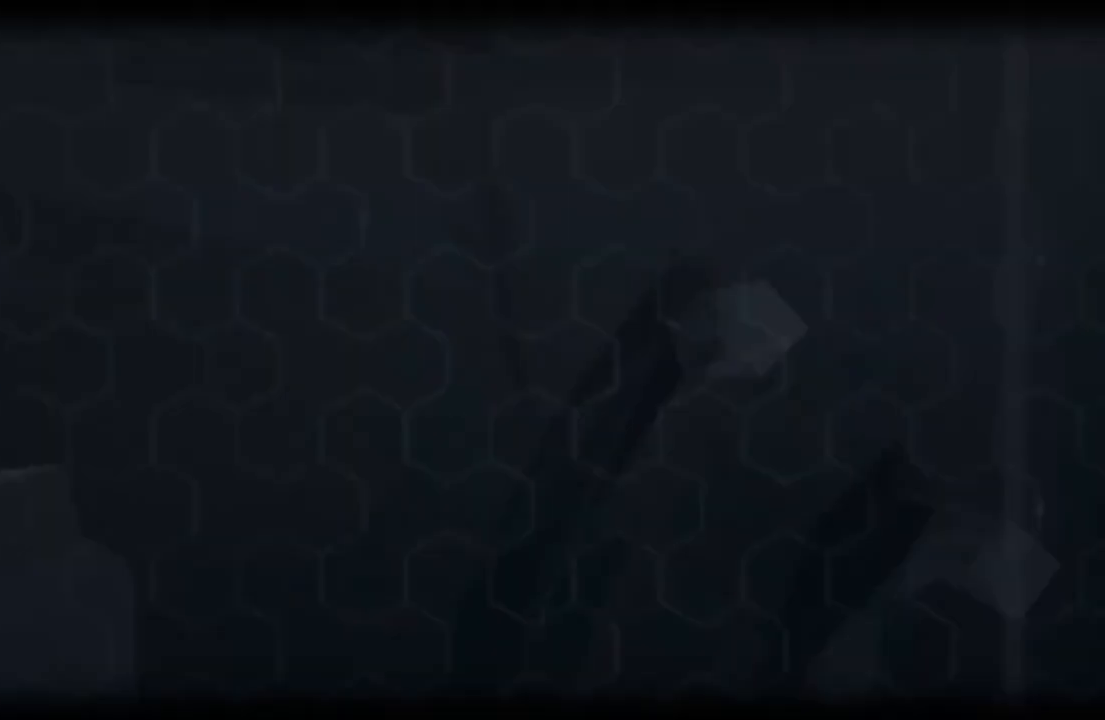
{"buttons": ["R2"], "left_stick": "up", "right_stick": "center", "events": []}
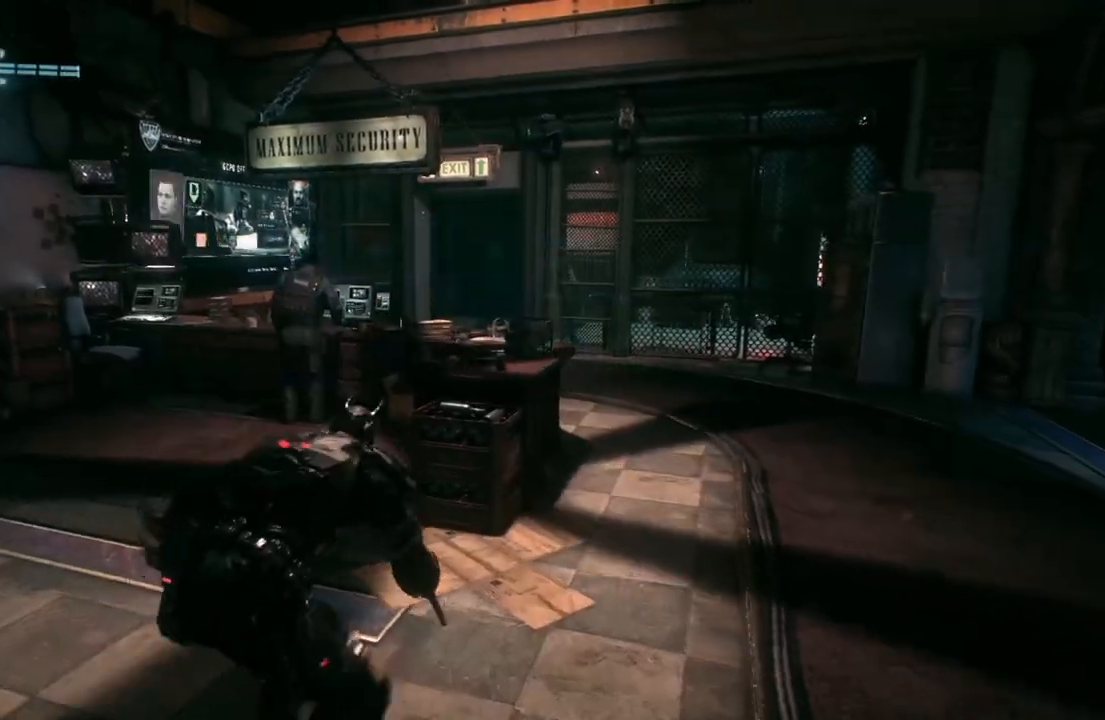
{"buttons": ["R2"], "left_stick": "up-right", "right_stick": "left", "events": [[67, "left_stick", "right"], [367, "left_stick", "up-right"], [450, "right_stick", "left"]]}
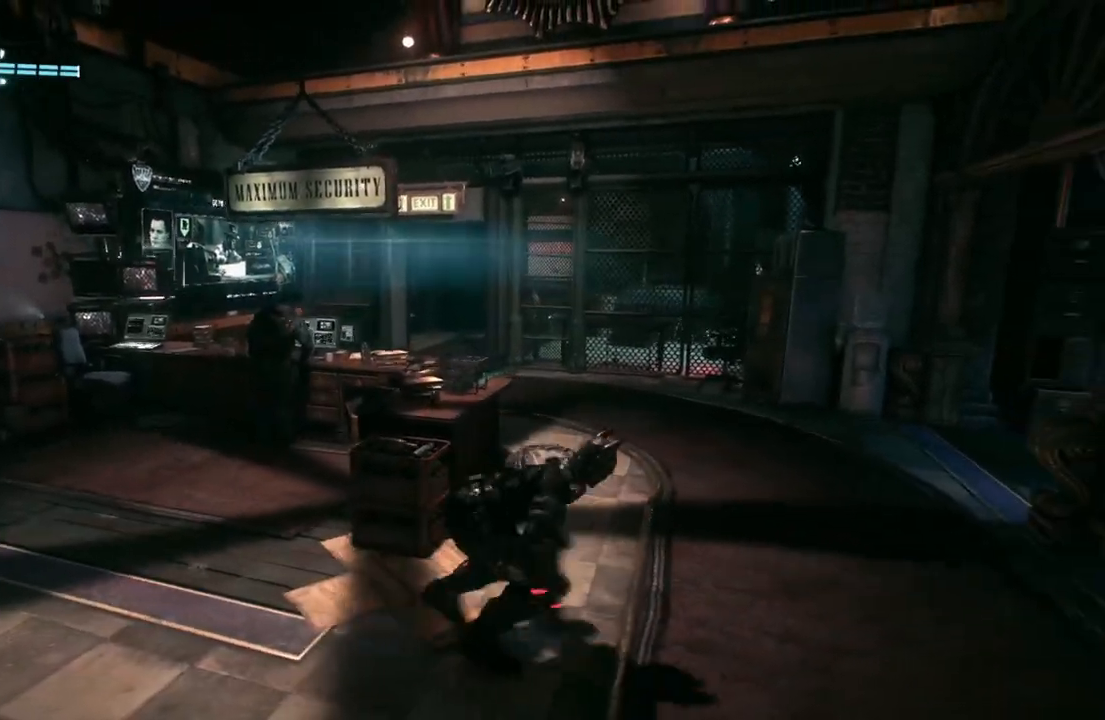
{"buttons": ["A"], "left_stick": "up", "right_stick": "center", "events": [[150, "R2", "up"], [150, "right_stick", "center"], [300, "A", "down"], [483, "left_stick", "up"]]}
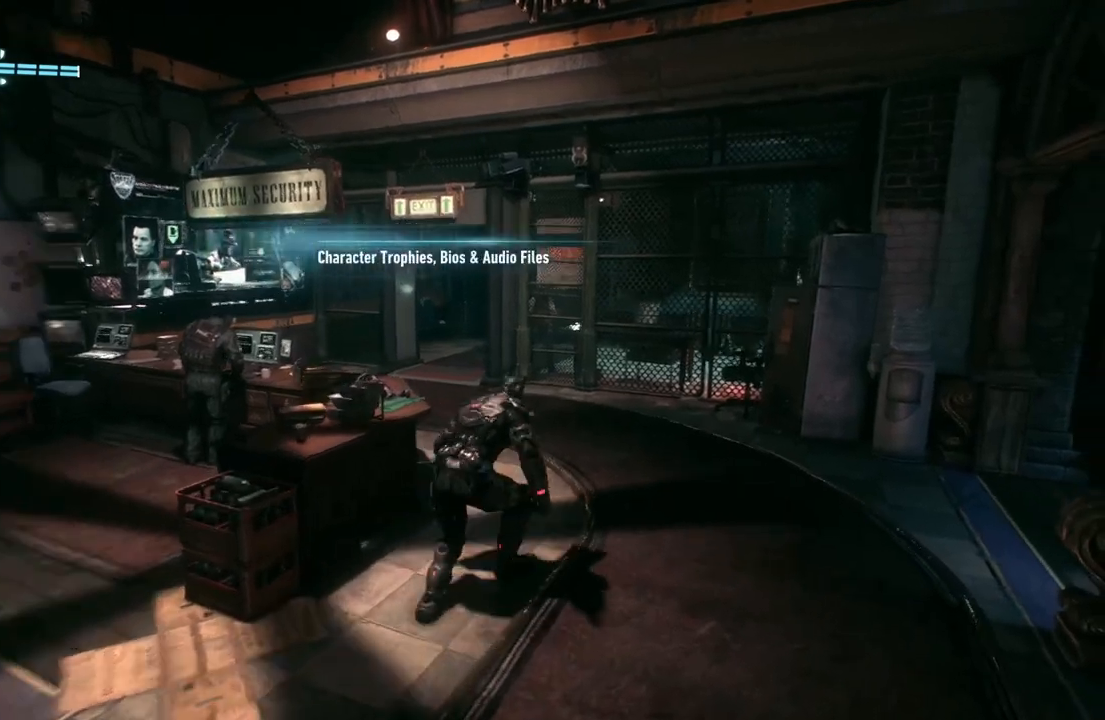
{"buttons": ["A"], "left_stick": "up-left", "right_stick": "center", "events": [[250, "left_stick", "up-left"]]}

● What you will do
Leave the pictures out and print the whole listing precisely.

● Finished exercise
{"buttons": ["R2"], "left_stick": "up", "right_stick": "center", "events": []}
{"buttons": ["R2"], "left_stick": "up-right", "right_stick": "left", "events": [[67, "left_stick", "right"], [367, "left_stick", "up-right"], [450, "right_stick", "left"]]}
{"buttons": ["A"], "left_stick": "up", "right_stick": "center", "events": [[150, "R2", "up"], [150, "right_stick", "center"], [300, "A", "down"], [483, "left_stick", "up"]]}
{"buttons": ["A"], "left_stick": "up-left", "right_stick": "center", "events": [[250, "left_stick", "up-left"]]}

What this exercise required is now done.